In the present study, we confirmed that all of the SCA31 patients in our cohort had the insertions of the penta-nucleotide repeats found by Sato et al. [6]. The insertions ranged from 2.6 to 3.7 kb in length, and contained (TGGAA)n stretch at their 5′-end, without exception. We also verified that the size of the insertion was inversely correlated to the age at disease onset in our large cohort. However, the size of the insertion seemed not to be associated with the disease progression rate after onset.

We found that the penta-nucleotide (TAGAA)n repeats at the 5′-end of the insertion were variable in number, as were the subsequent (TGGAA)n repeats. Interestingly, the number of (TAGAA)n repeats, if present, was inversely correlated with the total size of the insertion. Furthermore, the repeat size of (TAGAA)n is comparatively uniform within the endemic foci. From the geographical viewpoint, we previously supposed that there were two major foci in the southwest (Ina–Kiso) and east (Saku) areas in Nagano [15], but patients in Ina and Kiso areas are likely to be different from the viewpoint of population genetics because the number of (TAGAA)n repeats and the size of the insertion were obviously different between the two groups.

In our cohort, only one patient (patient ID 254) was homozygous for the insertion in the SCA31 critical region as determined by PCR analysis (Fig. 5, Table 1). Contrary to our expectation, sequencing showed that only the smaller 3.0-kb insertion had (TGGAA)n stretch. This was also confirmed by Southern hybridization using biotin-labeled (TGGAA)5 probe. The patient developed gait ataxia at approximately age 76 and showed pure cerebellar ataxia by neurological examination at age 87. His clinical features were typical for SCA31 [711, 13, 15]. As his parents died a long time ago, we could not obtain reliable information on his parents or their genomic DNA. It is confusing that he was heterozygous for the C/T substitution in PLEKHG4 but was homozygous for a disease-specific G/A substitution at AB473220 (Table 1).

Moreover, three control individuals had the insertions ranging from 1.0 to 3.5 kb in length. Sequencing and Southern hybridization indicated that these insertions did not contain (TGGAA)n or (TAGAA)n repeats.
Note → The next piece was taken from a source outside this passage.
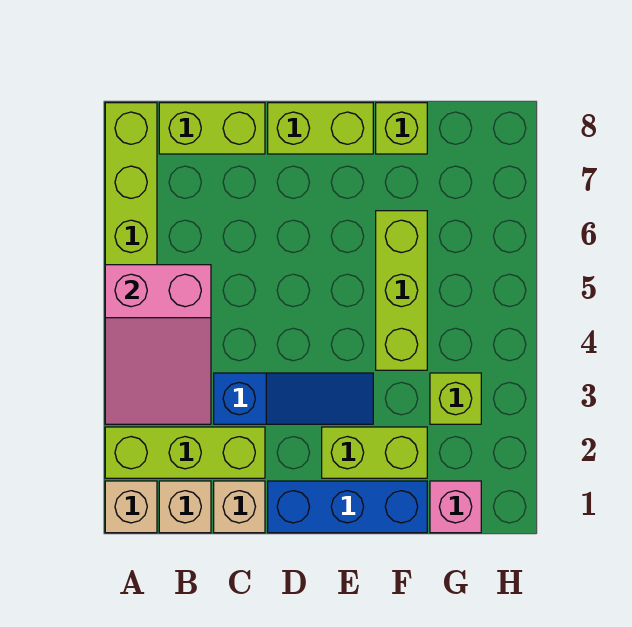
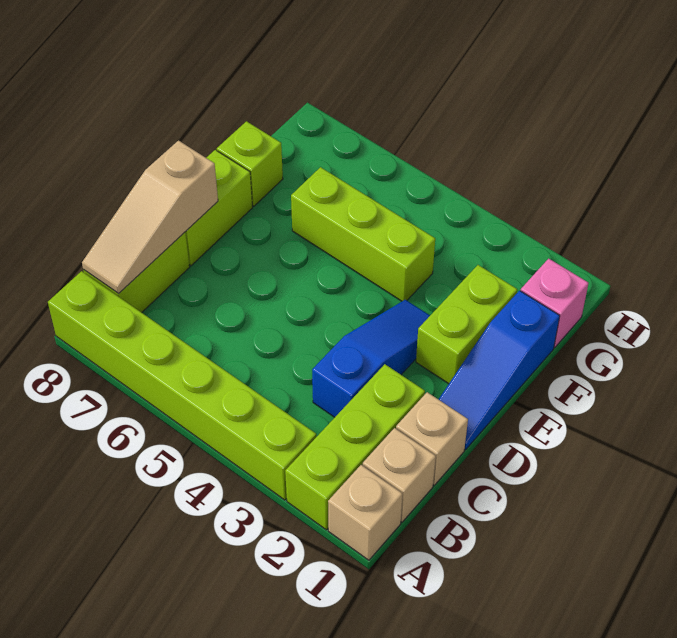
pink 2x3 slope [105,265,211,424] -> none
none -> tan 1x3 slope [82,141,218,294]
blue 1x3 brick [268,481,427,533] -> blue 1x3 slope [439,291,560,449]
lime 1x1 brick [430,373,481,424] -> none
Information on the family history of cerebellar ataxia was not available for these control individuals because they voluntarily participated in this study as anonymous healthy controls. Neither of them carried the C/T substitution in PLEKHG4, but one control individual (control 1 in Table 1) had G/A substitution at AB473220 and a large insertion (3,520 bp) indistinguishable from SCA31 patients. Sato et al. [6] have shown that the insertion in the SCA31 critical region is rarely observed in control individuals but that the insertion in control individuals is shorter in length than SCA31 patients and lacks (TGGAA)n stretch. At present, however, we do not completely exclude the possibility that the 4.3-kb insertion in patient ID 254 and the 3.5-kb insertion in control 1 have some pathogenic effects, although these insertions are likely to lack (TGGAA)n stretch.

In summary, our data clearly indicate that not only the presence of the insertion but also the size of the insertion in the SCA31 critical region is insufficient evidence for the disease-causing allele. They may support the hypothesis by Sato et al. that the presence of (TGGAA)n repeats is important for the pathogenesis of SCA31. However, it is possible that a large insertion without (TGGAA)n repeats may have a pathological significance, requiring further investigation. The control individual with such insertion in this study may potentially develop cerebellar ataxia in the future, considering that SCA31 is a late-onset disease. The insertion sequences in SCA31 patients consist of (TAGAA), (TGGAA), and (TAAAA) penta-nucleotide repeats of variable numbers [6], but the precise pathogenesis by the penta-nucleotide repeat insertion remains unclear in SCA31. Further detailed characterization of the inserted sequence and data on genotype–phenotype correlation will be needed.